Никого не одергивал за подсказку. И еще он никогда не ставил оценки ниже «четверки». А если ответ был уж совсем никудышен, сажал на место со словами: «Отставить.
Доложишь в следующий раз».
…Прозвенел звонок, и мы остались с Валерьяном Ивановичем наедине, тет-а-тет.
— Кто-нибудь, исключая меня, — спросил, — читал это твое сочинение?
— Нет.
Он продолжал пристально, неподвижным взором смотреть мне в глаза.
— Никто, Валерьян Иванович. Клянусь вам! — повторил я.
— Что же ты в свои шестнадцать-семнадцать лет не знаешь, что писать о первом русском революционере такую ересь не просто неприлично — смертельно опасно? — сказал он.
Раскрыл плоский желтый дюралюминиевый портсигар. Достал из него беломорину. Тонкими вздрагивающими пальцами размял табачную гильзу.
Но тут же вспомнив, наверно, что мы не в прокуренной насквозь учительской, сунул папиросу в карман. Отодвинул на край стола мою тетрадь, тоном приказа произнес:
— Сжечь! И пепел развеять по ветру. Ты меня понял?

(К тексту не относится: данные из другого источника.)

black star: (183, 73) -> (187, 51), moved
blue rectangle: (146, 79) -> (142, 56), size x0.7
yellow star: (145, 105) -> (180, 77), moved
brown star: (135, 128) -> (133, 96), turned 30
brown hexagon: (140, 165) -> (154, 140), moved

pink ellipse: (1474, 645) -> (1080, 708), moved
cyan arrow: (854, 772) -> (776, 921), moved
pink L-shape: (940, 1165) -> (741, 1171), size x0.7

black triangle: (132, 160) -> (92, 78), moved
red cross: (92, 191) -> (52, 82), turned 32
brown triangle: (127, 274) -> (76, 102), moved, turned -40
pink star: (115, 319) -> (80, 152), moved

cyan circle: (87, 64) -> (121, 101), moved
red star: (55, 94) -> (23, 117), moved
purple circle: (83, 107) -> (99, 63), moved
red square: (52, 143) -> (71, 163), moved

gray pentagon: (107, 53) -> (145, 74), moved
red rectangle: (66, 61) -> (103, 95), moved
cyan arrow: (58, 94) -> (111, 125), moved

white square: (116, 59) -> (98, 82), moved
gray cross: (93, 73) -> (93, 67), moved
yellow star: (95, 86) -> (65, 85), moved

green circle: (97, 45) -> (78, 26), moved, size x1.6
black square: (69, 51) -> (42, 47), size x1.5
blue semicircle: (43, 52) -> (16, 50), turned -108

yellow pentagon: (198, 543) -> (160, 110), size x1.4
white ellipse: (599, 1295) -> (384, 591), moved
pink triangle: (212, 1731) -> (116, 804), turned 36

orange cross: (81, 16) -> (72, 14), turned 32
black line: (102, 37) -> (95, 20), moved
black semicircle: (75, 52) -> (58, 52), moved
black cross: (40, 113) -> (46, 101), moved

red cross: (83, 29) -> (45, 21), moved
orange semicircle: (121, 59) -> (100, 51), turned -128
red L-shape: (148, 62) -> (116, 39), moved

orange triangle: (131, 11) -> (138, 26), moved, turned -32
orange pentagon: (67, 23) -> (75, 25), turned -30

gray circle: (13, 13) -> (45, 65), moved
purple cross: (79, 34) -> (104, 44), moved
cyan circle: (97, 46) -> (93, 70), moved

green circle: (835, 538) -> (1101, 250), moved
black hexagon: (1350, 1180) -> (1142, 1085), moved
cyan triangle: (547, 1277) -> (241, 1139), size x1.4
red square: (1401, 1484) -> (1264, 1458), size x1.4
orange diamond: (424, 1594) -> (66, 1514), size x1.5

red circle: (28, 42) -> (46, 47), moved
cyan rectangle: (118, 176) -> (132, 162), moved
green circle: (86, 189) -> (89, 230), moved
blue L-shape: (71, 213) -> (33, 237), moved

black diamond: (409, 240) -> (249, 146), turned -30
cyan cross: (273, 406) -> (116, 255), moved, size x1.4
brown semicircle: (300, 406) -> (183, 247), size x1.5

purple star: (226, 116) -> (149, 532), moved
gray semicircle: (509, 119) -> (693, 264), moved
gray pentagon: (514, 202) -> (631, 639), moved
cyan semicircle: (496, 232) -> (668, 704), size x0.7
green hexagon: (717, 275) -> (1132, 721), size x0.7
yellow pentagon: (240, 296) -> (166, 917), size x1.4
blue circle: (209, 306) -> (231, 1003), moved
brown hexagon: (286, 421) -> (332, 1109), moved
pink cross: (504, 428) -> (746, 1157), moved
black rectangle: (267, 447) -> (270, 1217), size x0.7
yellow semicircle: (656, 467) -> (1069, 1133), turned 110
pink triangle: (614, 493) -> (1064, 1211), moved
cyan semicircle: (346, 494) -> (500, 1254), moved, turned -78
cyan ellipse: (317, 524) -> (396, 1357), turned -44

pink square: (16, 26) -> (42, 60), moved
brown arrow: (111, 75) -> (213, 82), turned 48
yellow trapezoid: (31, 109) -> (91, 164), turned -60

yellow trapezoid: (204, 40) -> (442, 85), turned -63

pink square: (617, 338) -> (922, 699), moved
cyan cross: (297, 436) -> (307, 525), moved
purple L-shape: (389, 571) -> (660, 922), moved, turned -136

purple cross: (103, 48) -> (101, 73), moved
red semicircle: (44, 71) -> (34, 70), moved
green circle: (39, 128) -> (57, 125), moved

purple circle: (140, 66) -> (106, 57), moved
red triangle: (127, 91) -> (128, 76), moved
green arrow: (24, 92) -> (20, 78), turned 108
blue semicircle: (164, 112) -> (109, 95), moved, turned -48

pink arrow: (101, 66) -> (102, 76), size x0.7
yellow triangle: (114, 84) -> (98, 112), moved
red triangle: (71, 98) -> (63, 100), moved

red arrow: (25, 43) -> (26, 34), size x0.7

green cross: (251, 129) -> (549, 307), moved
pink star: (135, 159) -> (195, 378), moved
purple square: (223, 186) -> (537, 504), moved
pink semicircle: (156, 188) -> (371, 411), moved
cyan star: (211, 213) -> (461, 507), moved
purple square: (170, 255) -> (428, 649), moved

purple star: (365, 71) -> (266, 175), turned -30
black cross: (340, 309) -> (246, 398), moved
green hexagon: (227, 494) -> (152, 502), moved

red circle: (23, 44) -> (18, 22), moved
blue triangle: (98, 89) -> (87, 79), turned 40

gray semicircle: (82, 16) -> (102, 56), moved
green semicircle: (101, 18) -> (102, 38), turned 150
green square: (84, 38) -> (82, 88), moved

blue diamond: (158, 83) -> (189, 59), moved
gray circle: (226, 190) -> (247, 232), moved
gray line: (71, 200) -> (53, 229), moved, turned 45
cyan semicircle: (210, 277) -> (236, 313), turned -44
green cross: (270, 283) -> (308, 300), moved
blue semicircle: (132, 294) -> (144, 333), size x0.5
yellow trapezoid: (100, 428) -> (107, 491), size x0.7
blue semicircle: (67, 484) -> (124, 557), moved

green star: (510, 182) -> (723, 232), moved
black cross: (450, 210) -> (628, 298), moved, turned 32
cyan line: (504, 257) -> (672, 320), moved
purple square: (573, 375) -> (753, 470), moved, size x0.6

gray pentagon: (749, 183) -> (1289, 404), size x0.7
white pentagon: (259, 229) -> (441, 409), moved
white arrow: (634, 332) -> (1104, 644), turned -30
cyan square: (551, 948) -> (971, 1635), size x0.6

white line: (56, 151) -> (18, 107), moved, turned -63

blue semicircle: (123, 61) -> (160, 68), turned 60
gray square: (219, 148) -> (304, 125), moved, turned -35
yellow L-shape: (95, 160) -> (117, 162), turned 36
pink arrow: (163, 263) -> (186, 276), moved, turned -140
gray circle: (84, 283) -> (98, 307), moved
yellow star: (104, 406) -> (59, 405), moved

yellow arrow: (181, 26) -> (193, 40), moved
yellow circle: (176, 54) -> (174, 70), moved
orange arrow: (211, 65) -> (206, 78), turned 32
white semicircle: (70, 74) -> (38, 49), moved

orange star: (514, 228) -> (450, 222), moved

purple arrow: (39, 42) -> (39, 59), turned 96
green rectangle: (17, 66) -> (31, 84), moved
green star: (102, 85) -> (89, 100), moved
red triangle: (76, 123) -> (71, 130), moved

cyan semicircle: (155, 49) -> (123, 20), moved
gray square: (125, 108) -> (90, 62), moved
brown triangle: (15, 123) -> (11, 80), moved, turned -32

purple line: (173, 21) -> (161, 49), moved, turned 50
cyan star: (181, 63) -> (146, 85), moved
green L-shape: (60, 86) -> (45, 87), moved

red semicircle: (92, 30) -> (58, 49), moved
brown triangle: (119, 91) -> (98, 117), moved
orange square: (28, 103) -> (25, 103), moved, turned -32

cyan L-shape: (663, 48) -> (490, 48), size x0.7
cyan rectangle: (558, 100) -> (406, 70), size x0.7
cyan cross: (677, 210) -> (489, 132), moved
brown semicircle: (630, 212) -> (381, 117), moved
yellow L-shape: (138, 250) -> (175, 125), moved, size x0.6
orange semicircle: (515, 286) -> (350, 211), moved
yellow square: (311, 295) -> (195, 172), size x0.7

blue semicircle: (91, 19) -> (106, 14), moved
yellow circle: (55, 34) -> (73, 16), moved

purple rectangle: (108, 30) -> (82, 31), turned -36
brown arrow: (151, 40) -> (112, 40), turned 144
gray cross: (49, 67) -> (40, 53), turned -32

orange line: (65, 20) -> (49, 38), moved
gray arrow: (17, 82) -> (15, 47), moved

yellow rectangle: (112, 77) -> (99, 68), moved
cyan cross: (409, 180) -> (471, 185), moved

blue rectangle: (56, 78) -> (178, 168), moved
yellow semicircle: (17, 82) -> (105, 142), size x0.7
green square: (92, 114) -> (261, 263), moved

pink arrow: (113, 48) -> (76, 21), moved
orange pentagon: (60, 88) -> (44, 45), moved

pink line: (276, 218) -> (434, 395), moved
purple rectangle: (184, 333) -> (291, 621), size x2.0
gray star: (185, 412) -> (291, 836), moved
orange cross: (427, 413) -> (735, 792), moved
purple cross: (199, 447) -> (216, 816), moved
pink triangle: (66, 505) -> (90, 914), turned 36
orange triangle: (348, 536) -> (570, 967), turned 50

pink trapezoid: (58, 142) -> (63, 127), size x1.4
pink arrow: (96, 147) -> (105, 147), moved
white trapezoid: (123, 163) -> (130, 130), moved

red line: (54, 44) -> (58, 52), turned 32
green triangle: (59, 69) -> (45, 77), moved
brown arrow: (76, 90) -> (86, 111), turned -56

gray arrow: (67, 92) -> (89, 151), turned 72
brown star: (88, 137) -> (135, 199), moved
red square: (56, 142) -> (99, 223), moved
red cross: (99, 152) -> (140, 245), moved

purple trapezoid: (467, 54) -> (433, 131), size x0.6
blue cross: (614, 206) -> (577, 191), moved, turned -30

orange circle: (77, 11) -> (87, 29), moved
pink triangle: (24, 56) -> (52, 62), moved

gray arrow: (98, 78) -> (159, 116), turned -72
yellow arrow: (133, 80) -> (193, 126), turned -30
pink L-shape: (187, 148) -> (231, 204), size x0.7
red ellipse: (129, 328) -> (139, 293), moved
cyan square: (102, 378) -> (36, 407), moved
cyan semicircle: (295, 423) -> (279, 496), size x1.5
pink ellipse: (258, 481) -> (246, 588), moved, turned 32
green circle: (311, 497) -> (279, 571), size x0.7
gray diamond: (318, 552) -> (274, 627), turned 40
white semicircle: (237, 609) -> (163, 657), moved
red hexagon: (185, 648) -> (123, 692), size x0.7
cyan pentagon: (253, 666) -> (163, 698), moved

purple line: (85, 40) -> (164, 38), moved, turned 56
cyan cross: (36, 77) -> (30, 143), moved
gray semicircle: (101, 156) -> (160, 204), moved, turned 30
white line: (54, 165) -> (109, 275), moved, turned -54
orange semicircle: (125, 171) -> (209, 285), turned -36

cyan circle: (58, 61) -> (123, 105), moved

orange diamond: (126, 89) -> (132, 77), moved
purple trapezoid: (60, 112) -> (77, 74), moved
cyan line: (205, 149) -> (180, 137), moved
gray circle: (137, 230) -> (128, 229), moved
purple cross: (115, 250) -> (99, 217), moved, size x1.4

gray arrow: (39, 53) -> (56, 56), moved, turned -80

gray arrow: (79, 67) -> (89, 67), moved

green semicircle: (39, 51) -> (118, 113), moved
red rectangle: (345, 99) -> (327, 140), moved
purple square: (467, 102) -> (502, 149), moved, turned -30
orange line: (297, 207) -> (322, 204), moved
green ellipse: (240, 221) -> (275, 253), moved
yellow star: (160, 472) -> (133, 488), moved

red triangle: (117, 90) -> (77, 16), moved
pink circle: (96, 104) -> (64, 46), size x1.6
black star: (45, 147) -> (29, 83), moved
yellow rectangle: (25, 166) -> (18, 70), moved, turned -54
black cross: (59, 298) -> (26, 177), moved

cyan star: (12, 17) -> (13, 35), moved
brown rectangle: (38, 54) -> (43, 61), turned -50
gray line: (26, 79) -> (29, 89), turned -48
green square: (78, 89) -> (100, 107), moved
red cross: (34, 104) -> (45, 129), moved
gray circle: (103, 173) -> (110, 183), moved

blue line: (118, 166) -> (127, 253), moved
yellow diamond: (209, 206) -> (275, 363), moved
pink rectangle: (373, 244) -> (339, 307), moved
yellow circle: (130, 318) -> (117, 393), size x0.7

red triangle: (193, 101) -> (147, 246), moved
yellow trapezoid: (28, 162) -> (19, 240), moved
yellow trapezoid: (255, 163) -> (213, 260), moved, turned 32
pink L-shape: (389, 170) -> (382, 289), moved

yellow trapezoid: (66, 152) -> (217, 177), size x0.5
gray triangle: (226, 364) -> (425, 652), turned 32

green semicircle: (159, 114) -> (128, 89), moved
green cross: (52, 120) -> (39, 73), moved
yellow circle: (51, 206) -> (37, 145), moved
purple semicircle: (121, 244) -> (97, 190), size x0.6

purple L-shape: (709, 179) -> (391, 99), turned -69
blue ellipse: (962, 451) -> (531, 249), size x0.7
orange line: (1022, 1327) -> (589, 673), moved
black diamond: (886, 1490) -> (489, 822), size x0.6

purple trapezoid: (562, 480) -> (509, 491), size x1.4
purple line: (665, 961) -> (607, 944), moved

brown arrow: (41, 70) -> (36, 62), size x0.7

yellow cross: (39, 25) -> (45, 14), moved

— Понял, — покорно согласился я.
Обычно приветливое, открытое и улыбчивое лицо его было во время этого разговора тревожно-замкнутым и хмурым.
Глубоко вздохнул.
Тяжело поднялся.
И медленно вышел из класса.
Грустный и, безусловно, чреватый нешуточными последствиями не только для меня случай этот живо припомнился мне после прочтения статьи Пушкина о Радищеве.
Вот что было написано там.
Цитирую:
«…»Путешествие из Петербурга в Москву» очень посредственное произведение, не говоря даже о варварском слоге. Сетования на несчастное состояние народа, на насилие вельмож и проч. преувеличены и пошлы. Я мог бы подтвердить суждение свое множеством выписок.
Но читателю стоит раскрыть его книгу, чтобы удостовериться в истинности мною сказанного.
Все как будто отражено в кривом зеркале… Радищев старается раздражить верховную власть своим горьким злоречием, но не лучше ли было бы указать на благо, которое она в состоянии сотворить, ибо нет убедительности в поношениях и нет истины, где нет любви…
Взгляните на русского крестьянина: есть ли и тень рабского унижения в его поступи и речи? О его смелости и смышлености и говорить нечего. Переимчивость его известна, проворство и ловкость удивительны.
В России редко встретишь человека, который не имел бы своего жилища… Иметь корову в Европе есть знак роскоши, у нас не иметь коровы есть знак ужасной бедности. Наш крестьянин опрятен по привычке и по правилу…
Конечно, должны еще произойти великие перемены, но не должно торопить времени. Лучшие и прочнейшие изменения суть те, которые происходят от одного улучшения нравов, без насильственных потрясений политических, страшных для человечества…»
Прочел — и подумал: как жаль, что Валерьяна Ивановича Ляхова нет в живых. Я обязательно напросился бы к нему в гости. Хорошо посидели бы. Почитали бы вместе Пушкина. Потолковали.
Он был учителем Божьей милостью: новатором, психологом, мудрецом. И у него было золотое сердце.